Co-owner Jim Colletti says it's one last chance to check out the venue. “These are performers who sold out several performances here in the past and couldn't find a venue for this weekend,” he says, “so we’re allowing them to keep the energy going here one last time.”
Performances will be at 6 and 8:30 p.m. Tickets are $20 in advance via thelisteningroomphoenix.com and $25 at the door.
Original Story: There’s no more music to be heard at The Listening Room, just the sounds of silence. The cozy midtown Phoenix music venue, which was located near Seventh Street and Highland Avenue, closed on June 1 after two and a half years in operation.
Fans of the venue, which was beloved by musicians and music lovers alike, were shocked and saddened by the news. Local and touring singer-songwriters enjoyed playing the small-capacity room, while patrons raved about its perfect acoustics and intimate feel.
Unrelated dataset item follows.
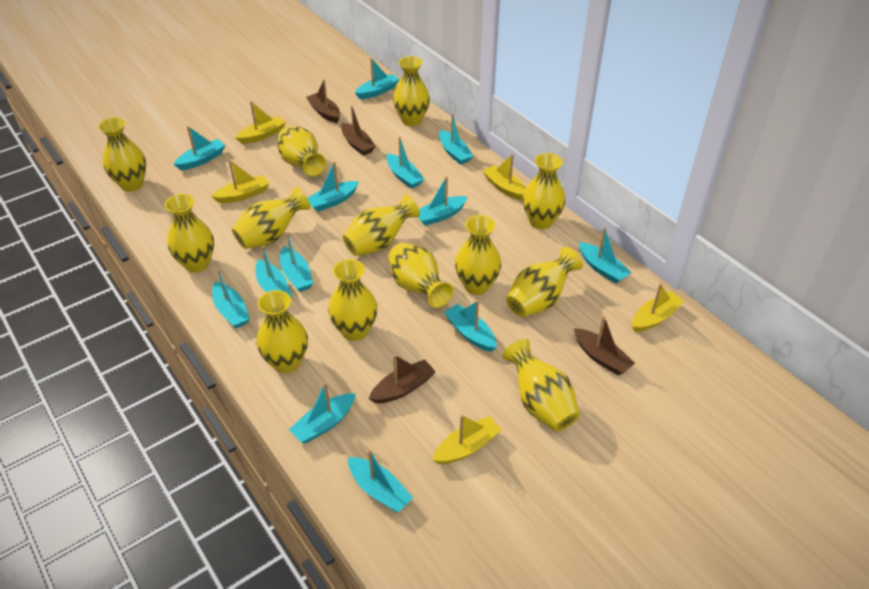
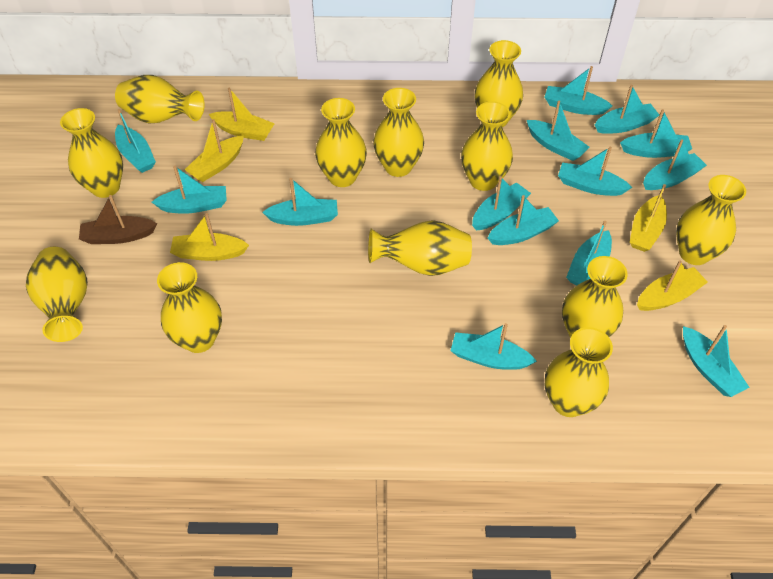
brown boat: [306,79,340,123] [341,105,376,156] [369,354,436,404] [574,316,635,375] = 4 -> [79,195,157,244] = 1
turquoise boat: [173,126,226,170] [212,269,250,328] [255,246,292,297] [280,234,314,292] [289,382,356,443] [307,162,359,212] [348,449,413,512] [355,58,400,99] [386,137,424,189] [418,176,468,226] [439,113,473,165] [444,300,497,352] [579,227,632,284] = 13 -> [115,109,156,173] [152,166,227,214] [262,178,338,226] [451,323,537,370] [472,176,531,230] [488,195,559,245] [527,101,589,161] [545,66,612,115] [558,146,632,196] [566,221,612,285] [595,85,659,134] [620,109,692,158] [643,140,707,190] [683,325,750,397] = 14
yellow vase: [98,117,146,191] [164,194,214,273] [232,187,310,249] [257,290,308,373] [278,126,326,176] [328,259,377,341] [343,194,420,256] [388,243,454,308] [393,56,430,126] [455,215,501,295] [502,339,580,431] [506,247,583,317] [523,153,565,229] = 13 -> [26,247,88,342] [60,108,123,198] [115,75,205,123] [157,262,222,353] [315,98,367,187] [368,220,472,276] [373,88,424,177] [461,101,513,191] [475,40,523,127] [544,327,613,417] [562,256,628,338] [676,175,746,265] = 12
The Listening Room's owners say the venue was an artistic success, but not a financial one.
“This concept worked and it worked incredibly well,” says co-owner Jim Colletti. “It just wasn’t financially viable.”
The Listening Room opened in November 2016 after Colletti and local musician Adam Smith wanted a performer-focused venue and “pure listening environment” with fantastic acoustics.
The 800-square-foot, 75-person capacity spot was designed "by musicians, for musicians" with a Bose sound system, specialized cameras and mics to record shows, and a designated merch space in the back.
"We saw it as a chance for everyone to get up close with the artists, to create that sort of personal environment … connecting the artist and their music to the audience," Colletti says. "Our goal was to create a space that gave the ultimate to the performer. Every decision we made was around what was best for the performer."
The Listening Room attracted plenty of musicians to its stage. Upward of 300 artists and acts from a variety of genres (from jazz and folk to rock and hip-hop) performed at the venue over two and a half years, including Woodstock legend Melanie Safka and Glee performer Damian McGinty, as well as locals like Daryl Scherer and Dolan Ellis.
“What was challenging was that, by design, we removed the distractions of a typical performance venue, so there's no food, no beverages, no bar. And those are the revenue generators for most venues, so we were trying to survive solely off of ticket sales,” Colletti says. “And we were at only 75 seats and were just at a point where it was hard to make it work. We just couldn't sustain it with what we had.”
The Listening Room was also a little hard to find. It was tucked away on the ground floor of a small two-story building, which also housed Colletti's marketing and graphic design firm, situated behind an auto repair shop. There also wasn’t any permanent signage on Seventh Street advertising the venue. Colletti thinks both factors worked against them.
“Our location was challenging,” Colletti says. “We were off the beaten path, there wasn’t street signage, [and] we didn't have the opportunity to be seen by 30,000 cars driving by.”
Colletti says there’s the possibility of reopening The Listening Room at a more viable location at some point in the future.
“We're hoping that by taking this moment to take a deep breath and, since summer is traditionally slower anyway, see what can come of this, see if there's an opportunity to reinvent ourselves … maybe in a bigger space, maybe in a space that's in more of an entertainment district or closer proximity to food or beverage,” Colletti says. “That’s what we’re hoping to do, to try to bring the pieces together that we don't currently have.”
Regardless of location, Colletti says, the goal of The Listening Room will remain the same.
“It may be a larger space [or] it may be closer to an entertainment district, but we're going to retain the purity of the space. We believe that's the winner right there.”